How To Interpret Results

Scenario-based reading

The metric that matters depends on your deployment environment:

Scenario Most relevant factors
CDN script tagCompressed transfer size (gzip/brotli), minified output
SPA or browser appBundled output after tree-shaking, parse/eval cost
SSR or edge runtimeStartup cost, cold start, dependency footprint
Node backendInitialization time, total dependency depth

These microbenchmarks measure hot-path throughput, which is one dimension of performance. Compressed transfer, parse time, and cold-start behavior are reported separately.

Reproducibility

A performance page for this project should make it easy for a skeptical engineer to rerun the numbers rather than trust a screenshot. The benchmark files live in the repository and are intended to be rerun locally with documented commands.

The benchmark source of truth is split between README.md and docs/perf/BENCHMARKS.md. This page should track those numbers rather than invent a separate performance story.

Package Size

Size is measured at multiple layers, not a single gzip number.

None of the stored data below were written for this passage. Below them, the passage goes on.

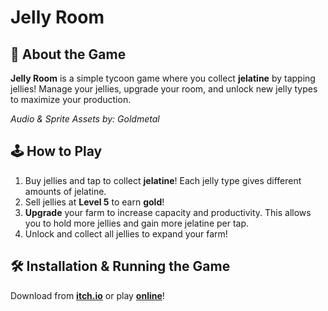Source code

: # Jelly Room 

## 📌 About the Game
**Jelly Room** is a simple tycoon game where you collect **jelatine** by tapping jellies! Manage your jellies, upgrade your room, and unlock new jelly types to maximize your production.

*Audio & Sprite Assets by: Goldmetal*



## 🕹️ How to Play
1. Buy jellies and tap to collect **jelatine**! Each jelly type gives different amounts of jelatine.
2. Sell jellies at **Level 5** to earn **gold**!
3. **Upgrade** your farm to increase capacity and productivity. This allows you to hold more jellies and gain more jelatine per tap.
4. Unlock and collect all jellies to expand your farm!



## 🛠️ Installation & Running the Game
Download from **[itch.io](https://soliloquymoon.itch.io/jelly-room)** or play **[online](https://itch.io/embed-upload/12967721?color=333333)**!
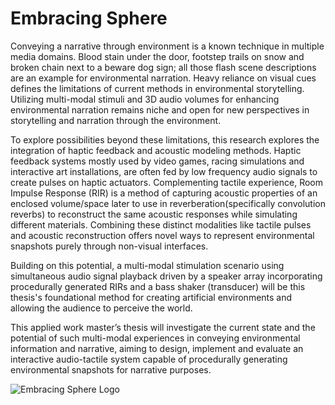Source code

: # Embracing Sphere

Conveying a narrative through environment is a known technique in multiple media domains. Blood stain under the door, footstep trails on snow and broken chain next to a beware dog sign; all those flash scene descriptions are an example for environmental narration. Heavy reliance on visual cues defines the limitations of current methods in environmental storytelling. Utilizing multi-modal stimuli and 3D audio volumes for enhancing environmental narration remains niche and open for new perspectives in storytelling and narration through the environment. 

To explore possibilities beyond these limitations, this research explores the integration of haptic feedback and acoustic modeling methods. Haptic feedback systems mostly used by video games, racing simulations and interactive art installations, are often fed by low frequency audio signals to create pulses on haptic actuators. Complementing tactile experience, Room Impulse Response (RIR) is a method of capturing acoustic properties of an enclosed volume/space later to use in reverberation(specifically convolution reverbs) to reconstruct the same acoustic responses while simulating different materials. Combining these distinct modalities like tactile pulses and acoustic reconstruction offers novel ways to represent environmental snapshots purely through non-visual interfaces.

Building on this potential, a multi-modal stimulation scenario using simultaneous audio signal playback driven by a speaker array incorporating procedurally generated RIRs and a bass shaker (transducer) will be this thesis's foundational method for creating artificial environments and allowing the audience to perceive the world.

This applied work master’s thesis will investigate the current state and the potential of such multi-modal experiences in conveying environmental information and narrative, aiming to design, implement and evaluate an interactive audio-tactile system capable of procedurally generating environmental snapshots for narrative purposes.

![Embracing Sphere Logo](images/logo_embrace_sphere.png "Embracing Sphere Logo")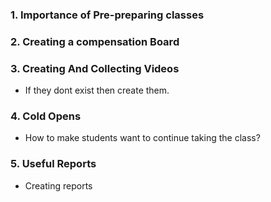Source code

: 

### 1. Importance of Pre-preparing classes

 

### 2. Creating a compensation Board




### 3. Creating And Collecting Videos

- If they dont exist then create them. 



### 4. Cold Opens

- How to make students want to continue taking the class?


### 5. Useful Reports

- Creating reports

Runtime speed and package size answer different questions. The package-size page reports raw, minified, gzip, brotli, and bundled output sizes, along with scenario-based guidance for which metric matters in each deployment context. Compressed transfer size (gzip/brotli) is treated as one layer of the measurement, not the headline.

Key points for mmntjs specifically: core does not silently bundle timezone data, locale and timezone data are measured and reported separately, and the lite/full/temporal/timezone entry points have distinct size profiles. Tree-shaking and side-effect behavior are preserved so bundlers can remove unused paths.